Nusantaratv.com - Organisas Kesehatan Dunia (WHO) mengatakan pandemi Covid-19 akan berlangsung selama satu tahun lebih lama dari yang seharusnya.
Hal itu lantaran negara-negara miskin tidak mendapatkan vaksin yang mereka butuhkan, seperti dikutip BBC, Kamis (21/10/2021). Dr Bruce Aylward, pejabat senior di WHO, mengatakan ini berarti krisis Covid-19 dapat dengan mudah berlarut-larut hingga 2022.
Tercatat, hingga kini baru 5 persen populasi Afrika mendapat vaksinasi, sedangkan di belahan bumi lain sudah sekitar 40 persen dari total populasi. Inggris telah mengirimkan lebih dari 10 juta vaksin dari 100 juta yang dijanjikan ke negara-negara yang membutuhkan.
Aylward mengimbau negara-negara kaya untuk mengalah dalam antrian antrian vaksin agar perusahaan farmasi dapat memprioritaskan negara-negara berpenghasilan rendah dalam distribusi vaksinnya.
Dia mengatakan negara-negara kaya perlu 'menginventarisasi' komitmen sumbangan mereka yang dibuat pada pertemuan puncak seperti pertemuan G7 di St Ives musim panas ini. "Saya dapat memberitahu Anda kami tidak di jalur yang tepat," kata Aylward.
"Kami benar-benar perlu mempercepatnya atau pandemi ini akan berlangsung selama satu tahun lebih lama dari yang seharusnya," lanjutnya.
People's Vaccine Alliance, yakni sebuah aliansi amal, telah merilis angka baru yang menunjukkan hanya satu dari tujuh dosis yang dijanjikan oleh perusahaan farmasi dan negara-negara kaya benar-benar mencapai destinasi ke negara-negara berpenghasilan rendah.
Sebagian besar vaksin Covid-19 telah diberikan di negara-negara berpenghasilan tinggi atau menengah ke atas. Sementara, Afrika menyumbang hanya 2,6 persen dari dosis yang diberikan secara global.
Aliansi kelompok amal yang terdiri dari Oxfam dan UNAids ini, juga mengkritik Kanada dan Inggris karena pengadaan vaksin untuk populasi mereka sendiri melalui Covax, program global yang didukung PBB (Perserikatan Bangsa-Bangsa) untuk mendistribusikan vaksin secara adil.

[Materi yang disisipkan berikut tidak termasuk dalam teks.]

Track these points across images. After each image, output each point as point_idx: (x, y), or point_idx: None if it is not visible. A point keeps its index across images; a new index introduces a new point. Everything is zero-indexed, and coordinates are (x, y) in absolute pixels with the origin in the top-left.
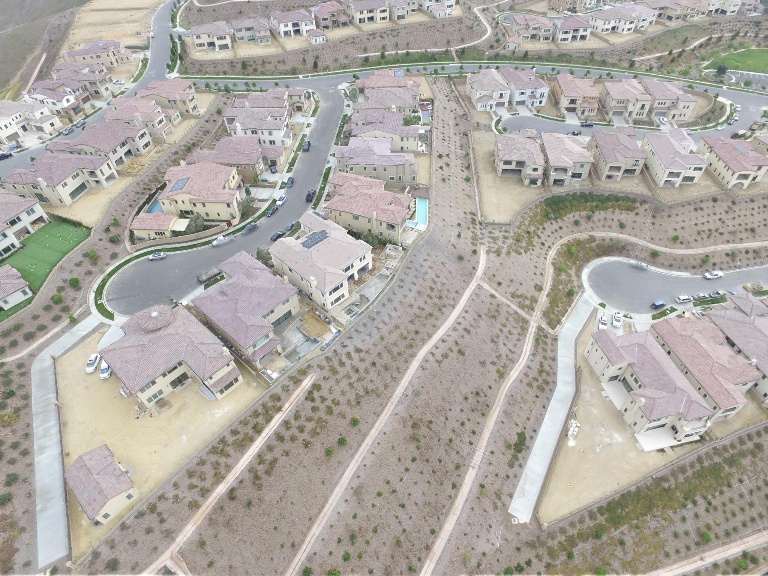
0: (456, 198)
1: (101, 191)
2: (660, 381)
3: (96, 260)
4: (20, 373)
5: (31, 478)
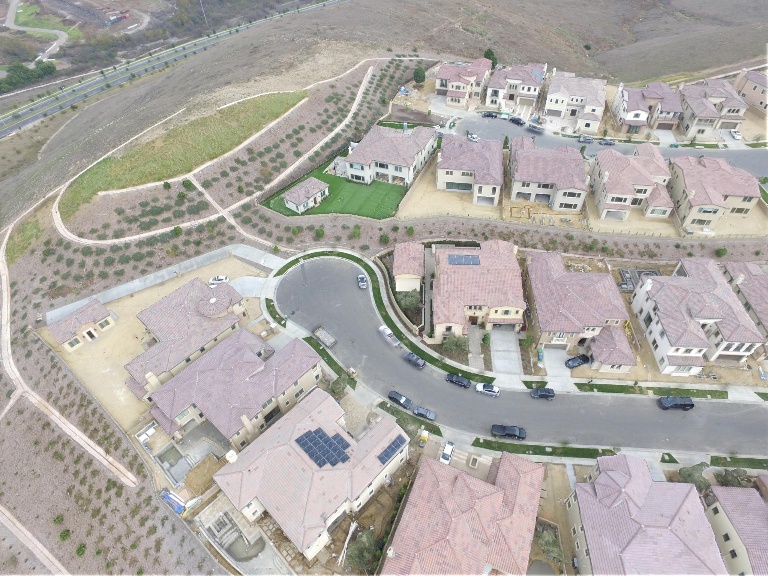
0: None
1: (467, 202)
2: None
3: (354, 237)
4: (223, 241)
5: (120, 283)
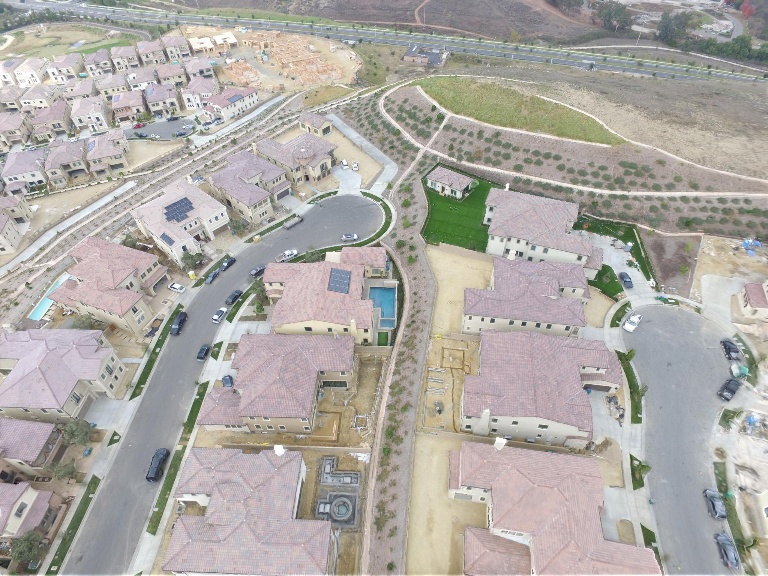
0: None
1: None
2: None
3: None
4: (399, 159)
5: None
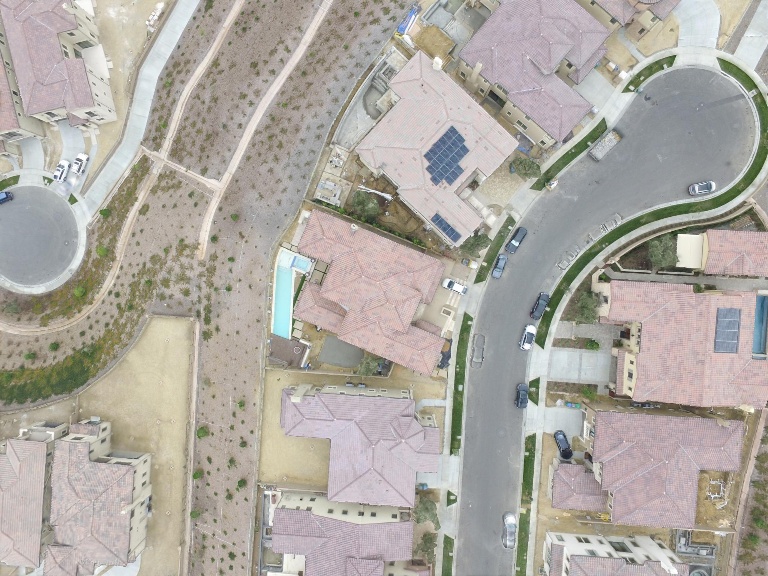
0: (227, 363)
1: None
2: (38, 34)
3: None
4: None
5: None
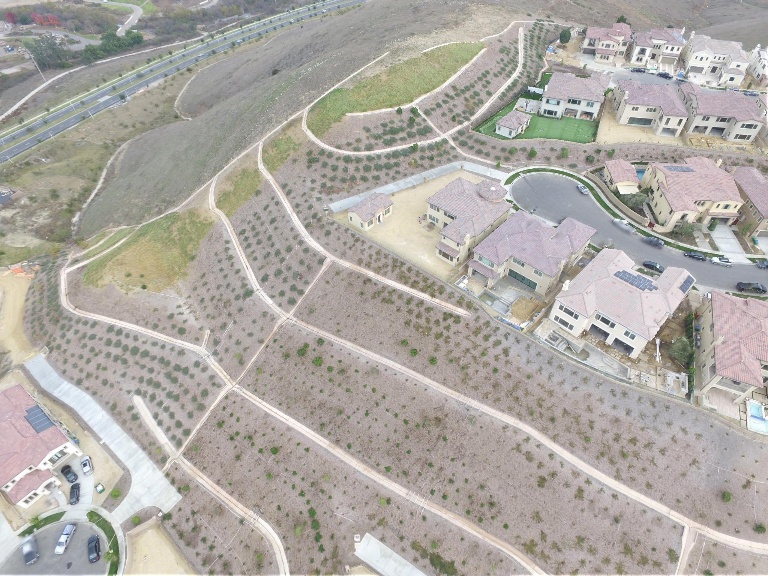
0: None
1: (650, 133)
2: None
3: (562, 157)
4: (449, 158)
5: (378, 186)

Angka resmi menunjukkan awal tahun ini Inggris menerima 539.370 dosis Pfizer sementara Kanada mengambil hanya di bawah satu juta dosis AstraZeneca.
Baca Juga: Duh! Penjualan Rokok Melonjak Selama Pandemi Covid-19
Ide awal di balik Covax adalah semua negara akan dapat memperoleh vaksin dari negara-negara kaya. Namun, sebagian besar negara G7 memutuskan untuk menahan diri begitu mereka mulai membuat kesepakatan pribadi dengan perusahaan farmasi.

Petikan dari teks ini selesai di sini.